Extracted page text data:

========

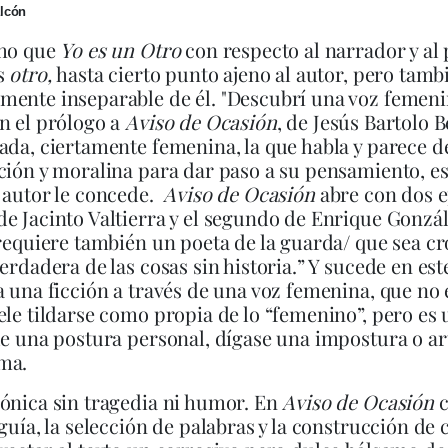
alcón
cho que
Yo es un Otro
con respecto al narrador y al
es
otro,
hasta cierto punto ajeno al autor, pero tamb
mente inseparable de él. "Descubrí una voz femeni
n el prólogo a
Aviso de Ocasión
,
de Jesús Bartolo Be
ada, ciertamente femenina, la que habla y parece 
ción y moralina para dar paso a su pensamiento, es 
 autor le concede.
Aviso de Ocasión
abre con dos ep
e Jacinto Valtierra y el segundo de Enrique Gonzále
 requiere también un poeta de la guarda/ que sea cro
verdadera de las cosas sin historia.” Y sucede en est
a una ficción a través de una voz femenina, que no e
ele tildarse como propia de lo “femenino”, pero es
de una postura personal, dígase una impostura o ar
ma.
ónica sin tragedia ni humor. En
Aviso de Ocasión
c
 guía, la selección de palabras y la construcción de 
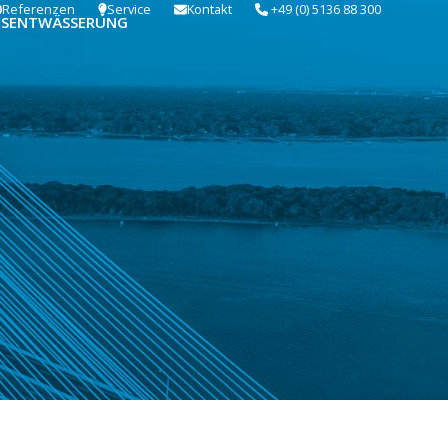
Referenzen
Service
Kontakt
+49 (0) 5136 88 300
USENTWÄSSERUNG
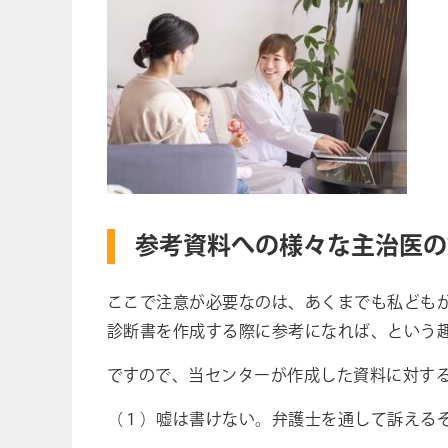
参考資料への様々な主治医の
ここで注意が必要なのは、あくまでも私ども
診断書を作成する際に参考になれば、という
ですので、当センターが作成した資料に対す
（１）嘘は書けない。弁護士を通して訴える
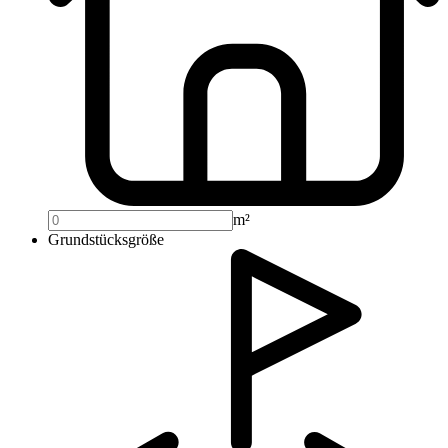
m²
Grundstücksgröße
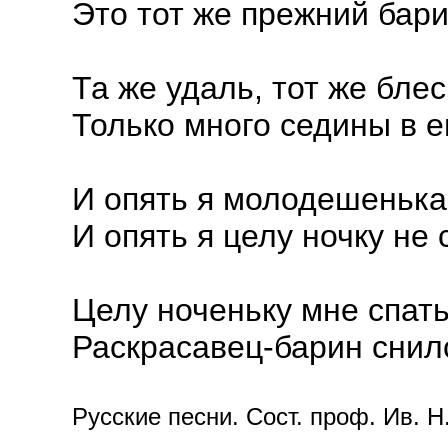
Это тот же прежний бар
Та же удаль, тот же блеск
Только много седины в ег
И опять я молодешенька
И опять я целу ночку не 
Целу ноченьку мне спат
Раскрасавец-барин снил
Русские песни. Сост. проф. Ив. Н.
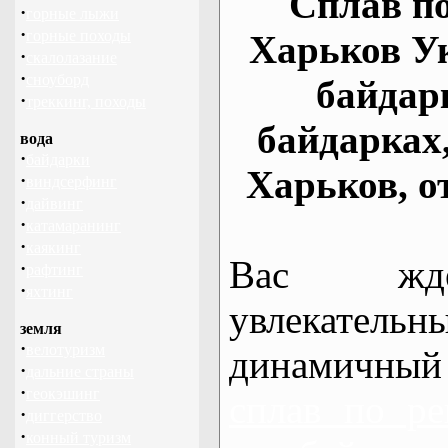
Сплав по
·
горные лыжи
·
горные походы
Харьков У
·
скалолазание
·
сноуборд
байдар
·
треккинг, походы
байдарках
вода
·
байдарки
Харьков, о
·
виндсерфинг
·
дайвинг
·
катамаранинг
·
каякинг
Вас жде
·
рафтинг
·
яхтинг
увлекательн
земля
·
велотуризм
динамичный
·
дальние страны
·
геокэшинг
сплав по ре
·
диггерство
·
конный туризм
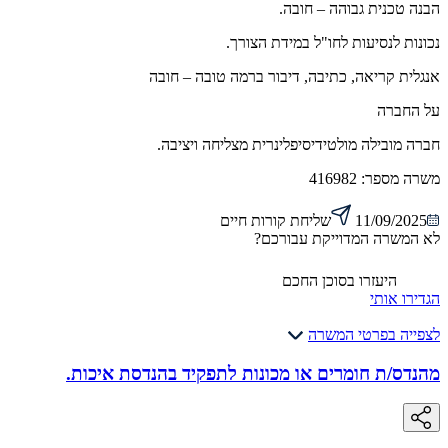
הבנה טכנית גבוהה – חובה.
נכונות לנסיעות לחו"ל במידת הצורך.
אנגלית קריאה, כתיבה, דיבור ברמה טובה – חובה
על החברה
חברה מובילה מולטידיסיפלינרית מצליחה ויציבה.
משרה מספר:
416982
11/09/2025
שליחת קורות חיים
לא המשרה המדוייקת עבורכם?
היעזרו בסוכן החכם
הגדירו אותי
לצפייה בפרטי המשרה
מהנדס/ת חומרים או מכונות לתפקיד בהנדסת איכות.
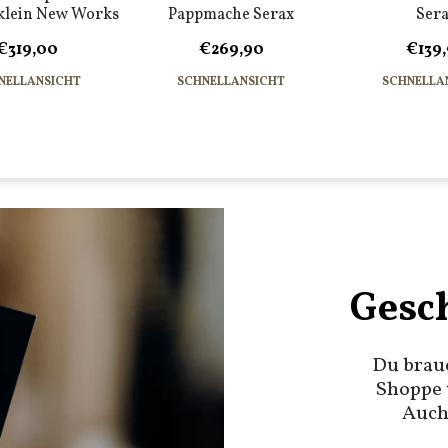
klein New Works
Pappmache Serax
Ser
€319,00
€269,90
€139
NELLANSICHT
SCHNELLANSICHT
SCHNELLA
Gesc
Du brau
Shoppe 
Auch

========

_Problem to work on_: Reproduce the lines above exactly, image-free.

_Exercise result_:
alcón
cho que
Yo es un Otro
con respecto al narrador y al
es
otro,
hasta cierto punto ajeno al autor, pero tamb
mente inseparable de él. "Descubrí una voz femeni
n el prólogo a
Aviso de Ocasión
,
de Jesús Bartolo Be
ada, ciertamente femenina, la que habla y parece 
ción y moralina para dar paso a su pensamiento, es 
 autor le concede.
Aviso de Ocasión
abre con dos ep
e Jacinto Valtierra y el segundo de Enrique Gonzále
 requiere también un poeta de la guarda/ que sea cro
verdadera de las cosas sin historia.” Y sucede en est
a una ficción a través de una voz femenina, que no e
ele tildarse como propia de lo “femenino”, pero es
de una postura personal, dígase una impostura o ar
ma.
ónica sin tragedia ni humor. En
Aviso de Ocasión
c
 guía, la selección de palabras y la construcción de 
Referenzen
Service
Kontakt
+49 (0) 5136 88 300
USENTWÄSSERUNG
参考資料への様々な主治医の
ここで注意が必要なのは、あくまでも私ども
診断書を作成する際に参考になれば、という
ですので、当センターが作成した資料に対す
（１）嘘は書けない。弁護士を通して訴える
m²
Grundstücksgröße
Это тот же прежний бар
Та же удаль, тот же блеск
Только много седины в ег
И опять я молодешенька
И опять я целу ночку не 
Целу ноченьку мне спат
Раскрасавец-барин снил
Русские песни. Сост. проф. Ив. Н.
Сплав по
·
горные лыжи
·
горные походы
Харьков У
·
скалолазание
·
сноуборд
байдар
·
треккинг, походы
байдарках
вода
·
байдарки
Харьков, о
·
виндсерфинг
·
дайвинг
·
катамаранинг
·
каякинг
Вас жде
·
рафтинг
·
яхтинг
увлекательн
земля
·
велотуризм
динамичный
·
дальние страны
·
геокэшинг
сплав по ре
·
диггерство
·
конный туризм
הבנה טכנית גבוהה – חובה.
נכונות לנסיעות לחו"ל במידת הצורך.
אנגלית קריאה, כתיבה, דיבור ברמה טובה – חובה
על החברה
חברה מובילה מולטידיסיפלינרית מצליחה ויציבה.
משרה מספר:
416982
11/09/2025
שליחת קורות חיים
לא המשרה המדוייקת עבורכם?
היעזרו בסוכן החכם
הגדירו אותי
לצפייה בפרטי המשרה
מהנדס/ת חומרים או מכונות לתפקיד בהנדסת איכות.
klein New Works
Pappmache Serax
Ser
€319,00
€269,90
€139
NELLANSICHT
SCHNELLANSICHT
SCHNELLA
Gesc
Du brau
Shoppe 
Auch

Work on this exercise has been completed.